Investment decisions for institutional clients and companies are based on clients‘ individual needs, investment goals and future obligations. The aim of strategic asset allocation is to define a longer-term investment strategy geared toward specific risk capacities and tolerances.
The investment strategy you choose forms the basis for future investment decisions and essentially determines the risk/return characteristics of your portfolio.
Knowing your risk capacity and risk tolerance is of paramount importance when it comes to formulating your investment strategy. At the request of the client, we conduct analyses to establish the level of risk capacity and risk tolerance and to enable us to make specific recommendations. In order to do this, we work closely with the highest management body (Board of Trustees or CEO), which bears ultimate responsibility for determining the specific investment strategy.
This strategic allocation then forms the basis for establishing recommendations for a potential tactical allocation.
Economic forecasts, market estimates, equity and bond research are of primary importance at this stage. On the basis of the current investment policy at UBS we offer recommendations to clients to over- and underweight individual asset classes in respect of the strategic benchmark defined in the basic strategy.
At this stage our contacts are company CFOs or the investment committees of pension plans.
The strategic and tactical allocation determine the structure of the portfolio.
Our investment advisors help clients structure and implement their portfolio strategy based on the strategic and tactical asset allocation they have chosen.
In addition to classic and collective investments, modern, unconventional and tailored investment solutions can also come into play.
Even after the portfolio architecture has been set up and the securities selected, you will not be left alone: your client advisor will continue to advise you on the monitoring, analysis and adjustment of your portfolio.

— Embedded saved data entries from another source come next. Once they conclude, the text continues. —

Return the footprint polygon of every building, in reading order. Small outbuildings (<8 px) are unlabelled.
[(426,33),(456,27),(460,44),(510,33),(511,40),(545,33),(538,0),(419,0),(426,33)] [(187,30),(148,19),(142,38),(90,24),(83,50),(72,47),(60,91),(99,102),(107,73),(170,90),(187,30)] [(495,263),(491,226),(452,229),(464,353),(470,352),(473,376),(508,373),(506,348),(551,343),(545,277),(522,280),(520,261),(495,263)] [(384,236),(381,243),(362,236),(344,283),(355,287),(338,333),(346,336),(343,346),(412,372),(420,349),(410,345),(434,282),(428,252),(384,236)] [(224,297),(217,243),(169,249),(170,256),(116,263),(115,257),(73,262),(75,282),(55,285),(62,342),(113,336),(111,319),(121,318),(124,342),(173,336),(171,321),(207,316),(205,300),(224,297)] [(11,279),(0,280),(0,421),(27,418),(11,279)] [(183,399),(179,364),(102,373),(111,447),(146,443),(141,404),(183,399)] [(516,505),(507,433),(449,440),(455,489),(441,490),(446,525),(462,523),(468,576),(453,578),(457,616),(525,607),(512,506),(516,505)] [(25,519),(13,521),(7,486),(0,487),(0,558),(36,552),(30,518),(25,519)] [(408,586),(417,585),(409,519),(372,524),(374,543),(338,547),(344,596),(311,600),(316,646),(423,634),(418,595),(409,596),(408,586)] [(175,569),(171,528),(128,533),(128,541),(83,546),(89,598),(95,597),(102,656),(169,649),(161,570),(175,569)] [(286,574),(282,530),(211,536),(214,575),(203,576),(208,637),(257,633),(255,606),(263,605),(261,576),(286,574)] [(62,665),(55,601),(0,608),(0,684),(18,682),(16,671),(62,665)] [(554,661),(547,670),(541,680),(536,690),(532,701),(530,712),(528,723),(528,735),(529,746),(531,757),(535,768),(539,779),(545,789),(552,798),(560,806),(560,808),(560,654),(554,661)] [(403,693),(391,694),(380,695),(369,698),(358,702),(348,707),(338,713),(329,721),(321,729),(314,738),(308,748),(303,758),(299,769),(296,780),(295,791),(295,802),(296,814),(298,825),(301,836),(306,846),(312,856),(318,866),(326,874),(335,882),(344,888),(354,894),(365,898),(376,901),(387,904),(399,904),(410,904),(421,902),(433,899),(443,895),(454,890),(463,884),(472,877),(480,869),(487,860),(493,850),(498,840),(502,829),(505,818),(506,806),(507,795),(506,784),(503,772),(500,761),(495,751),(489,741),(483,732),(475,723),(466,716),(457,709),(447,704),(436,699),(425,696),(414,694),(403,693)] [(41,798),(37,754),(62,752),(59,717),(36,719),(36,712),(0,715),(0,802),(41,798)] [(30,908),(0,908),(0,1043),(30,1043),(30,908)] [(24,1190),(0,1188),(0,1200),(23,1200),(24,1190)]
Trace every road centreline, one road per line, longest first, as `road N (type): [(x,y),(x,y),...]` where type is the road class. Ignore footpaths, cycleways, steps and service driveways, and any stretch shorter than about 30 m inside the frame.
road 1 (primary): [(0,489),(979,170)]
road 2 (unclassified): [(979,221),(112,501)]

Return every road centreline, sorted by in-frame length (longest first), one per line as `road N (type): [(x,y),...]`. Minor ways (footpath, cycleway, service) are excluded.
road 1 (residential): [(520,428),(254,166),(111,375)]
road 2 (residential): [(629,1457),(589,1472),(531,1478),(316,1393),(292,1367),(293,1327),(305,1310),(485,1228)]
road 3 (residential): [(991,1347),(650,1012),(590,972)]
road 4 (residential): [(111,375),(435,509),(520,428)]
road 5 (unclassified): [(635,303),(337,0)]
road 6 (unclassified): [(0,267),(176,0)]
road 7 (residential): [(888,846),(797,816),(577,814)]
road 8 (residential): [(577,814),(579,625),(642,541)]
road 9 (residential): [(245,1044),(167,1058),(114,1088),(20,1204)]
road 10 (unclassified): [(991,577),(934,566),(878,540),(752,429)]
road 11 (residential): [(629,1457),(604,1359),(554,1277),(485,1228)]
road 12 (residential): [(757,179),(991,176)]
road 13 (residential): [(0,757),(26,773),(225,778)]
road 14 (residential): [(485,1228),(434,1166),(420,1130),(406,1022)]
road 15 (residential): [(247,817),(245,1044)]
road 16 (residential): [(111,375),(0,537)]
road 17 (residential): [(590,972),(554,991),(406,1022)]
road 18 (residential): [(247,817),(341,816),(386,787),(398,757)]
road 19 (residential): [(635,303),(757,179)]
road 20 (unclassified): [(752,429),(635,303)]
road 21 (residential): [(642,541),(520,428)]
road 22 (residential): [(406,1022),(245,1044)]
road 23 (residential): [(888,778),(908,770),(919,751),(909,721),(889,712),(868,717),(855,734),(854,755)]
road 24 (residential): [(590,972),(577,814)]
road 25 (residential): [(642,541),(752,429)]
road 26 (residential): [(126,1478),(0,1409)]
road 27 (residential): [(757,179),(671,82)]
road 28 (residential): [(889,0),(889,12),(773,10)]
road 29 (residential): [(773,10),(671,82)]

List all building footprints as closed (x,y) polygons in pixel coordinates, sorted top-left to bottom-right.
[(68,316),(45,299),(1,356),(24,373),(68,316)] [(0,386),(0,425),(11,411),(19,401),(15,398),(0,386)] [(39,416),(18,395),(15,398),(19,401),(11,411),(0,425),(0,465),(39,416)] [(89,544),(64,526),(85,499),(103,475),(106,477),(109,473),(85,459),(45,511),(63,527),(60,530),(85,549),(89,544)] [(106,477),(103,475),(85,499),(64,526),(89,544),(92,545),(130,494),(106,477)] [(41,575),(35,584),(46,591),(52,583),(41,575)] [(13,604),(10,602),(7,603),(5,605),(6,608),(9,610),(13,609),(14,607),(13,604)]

Fluctuations on the securities markets, re-evaluations of opportunities and risks, changing market conditions and maturities make monitoring and tactical decision-making all the more important. The relevant bodies must scrutinize the courses of action they have taken and clients must regularly review the effectiveness of their decisions. At regular intervals or, in specific cases, on an ad-hoc basis, we will advise your board of trustees, executive board or investment committee on the implementation of these decisions and the checks you need to carry out in connection with the investment activities.